=== SOURCE EXTRACT ===

Phases and Rules


Now the EK9 grammar has stabilised, it's time to ensure that the EK9 code written by the developer actually makes sense. All of these phases use ANTLR Listeners/Visitors but all delegate processing, rules and checks to functions.
These functions tend to be composed with even more functions. Each one is designed to be focused on one task (or a limited number of related tasks). This is in contrast to the first prototype that used a more Object-Oriented solution. This quickly became very complex. The function based approach is much simpler and enables much more reuse through composition.
Phases/Passes
With the EK9 grammar and language structure it is not possible to validate it all in a single 'pass'. This is because EK9 supports:
Forward use (i.e. reference before declaration)
Type inference
It does not include the concept of header files
Some rules can be checked very early and so:
Can emit errors very quickly, speeding up the development cycles
Other rules need more details and so checks can only occur in later phases
This means that EK9 source code can reference other functions, classes, etc. from other EK9 source files or even the same source file when they are declared after their use. Moreover, EK9 has a form of type inference within code blocks meaning that the compiler can work out the type of variable being used in many cases.
To accomplish this, the EK9 compiler visits the AST a number of times (in phases). Importantly some of these phases can process code structures concurrently on a per file basis. The EK9 compiler has been designed to use multi-core CPU's from the outset.
Phase Zero
Accepts source files that are to be compiled and parses them concurrently. The parsing of source files is quite an expensive operation. This phase leverages Java ANTLR to parse and validate the overall syntactic structure of the EK9 source code. The errors at this level are ANTLR generated. This is only focussed on syntax and not semantics (i.e. the meaning of the code).
The main issues in parsing are:
Reading data from slow storage (yes SSD's are slow)
Breaking that source data text into Lexemes
Building an Abstract Syntax Tree (AST) via the grammar
Given that most applications consist of hundreds if not thousands of source files (and that EK9 always works from source), it is essential that the above process is carried out quickly.
With the advent of widespread availability of multi-core CPU's, increasing cpu-core count and memory - concurrent file processing is viable.
However, this also means that the EK9 compiler will use a significant amount of memory. It is designed from the outset to only use memory, no file paging is employed at all. Big programs will require big memory and lots of CPU’s. But really modern development should at least try not be build huge monolithic applications where possible. They should be designed to be modular.

===

:: INSTRUCTIONS ::
(A) Decide whether each of these statements agrees with the text on EK9 compiler phases, answering yes or no and quoting the words of the text that settle it: (i) The EK9 compiler relies on file paging to handle big programs. (ii) The errors reported in Phase Zero are generated by ANTLR. (iii) The first prototype was built on a function-based approach.
(B) Write the next part of the text on EK9 compiler phases, picking up after its final sentence.

=== RECORDS PROVIDED ===

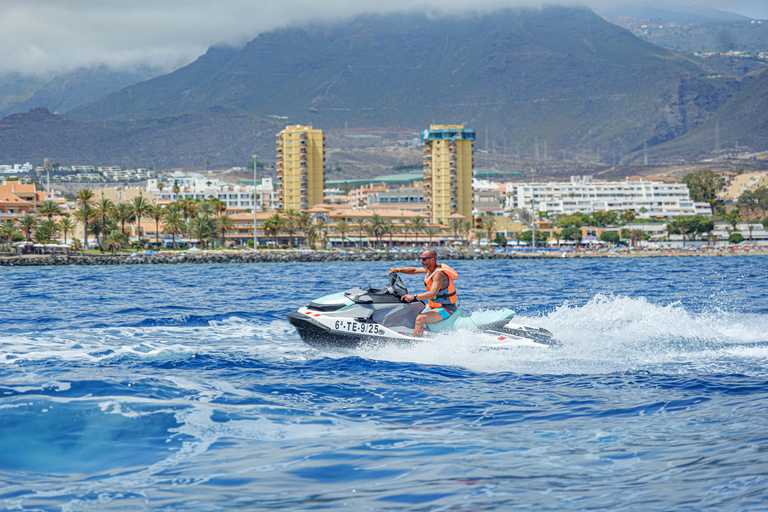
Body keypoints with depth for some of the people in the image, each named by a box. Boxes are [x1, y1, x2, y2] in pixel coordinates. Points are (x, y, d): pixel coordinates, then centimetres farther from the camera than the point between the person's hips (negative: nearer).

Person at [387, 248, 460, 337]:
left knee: (420, 318, -30)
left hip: (446, 309, -11)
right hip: (435, 306, 11)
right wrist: (398, 270, 1)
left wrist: (413, 296, -38)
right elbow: (414, 270, 15)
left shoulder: (438, 274, -23)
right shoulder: (431, 268, 7)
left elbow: (432, 294, -35)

===

:: ANSWERS BY TASK ::
(A)
(i) No: "no file paging is employed at all."
(ii) Yes: "The errors at this level are ANTLR generated."
(iii) No: "the first prototype that used a more Object-Oriented solution."

(B)
It is during this phase that an appropriate error listener is configured and associated with each source file. Subsequent phases will emit errors in compilation using this error listener object.
See code documentation for details of phase zero.
Phases 1-5 include layered and progressive semantic checks over and above enriching the internal Symbol definition and processing.
Phase One
Once each EK9 source file has been loaded and parsed it can be 'visited'. This means the AST can be traversed and Symbols defined by the EK9 developer can be identified and recorded. This all from data now held in memory.
This is in effect the first real 'pass' through the EK9 code, it is run in a concurrent manner. However, this is where things start to get complex.
Where multiple EK9 source files form part of the same module the Symbols must all be recorded in that same module. Moreover they must not clash with each other.
To accomplish this, the EK9 compiler protects modules with concurrency locks. This is designed to prevent multiple processing threads altering the internal state at the same time.
There is actually multiple forms of Symbol recording:
Against an AST tree node
Within a module
Within some form of aggregate/function in a module
It is also during phase one that types are identified (where possible) on variables and properties. Typically these are just when literals are used, in general this is the approach the EK9 compiler takes. It builds up a more detailed picture of the types as each of the phases is processed.
See phase one details for some of the many functions that get called during this phase. These are all just basic checks over and above the ANTLR grammar.
In general the ANTLR grammar has been made more flexible and simpler, this has enabled more rules and better error messages to be built into the EK9 compiler. It also simplifies the grammar to some extent.
Phase Two
During Phase One all of the main aggregates and functions will have been defined in a very basic skeleton form, this phase starts to add more detail around those constructs mainly focusing on type information.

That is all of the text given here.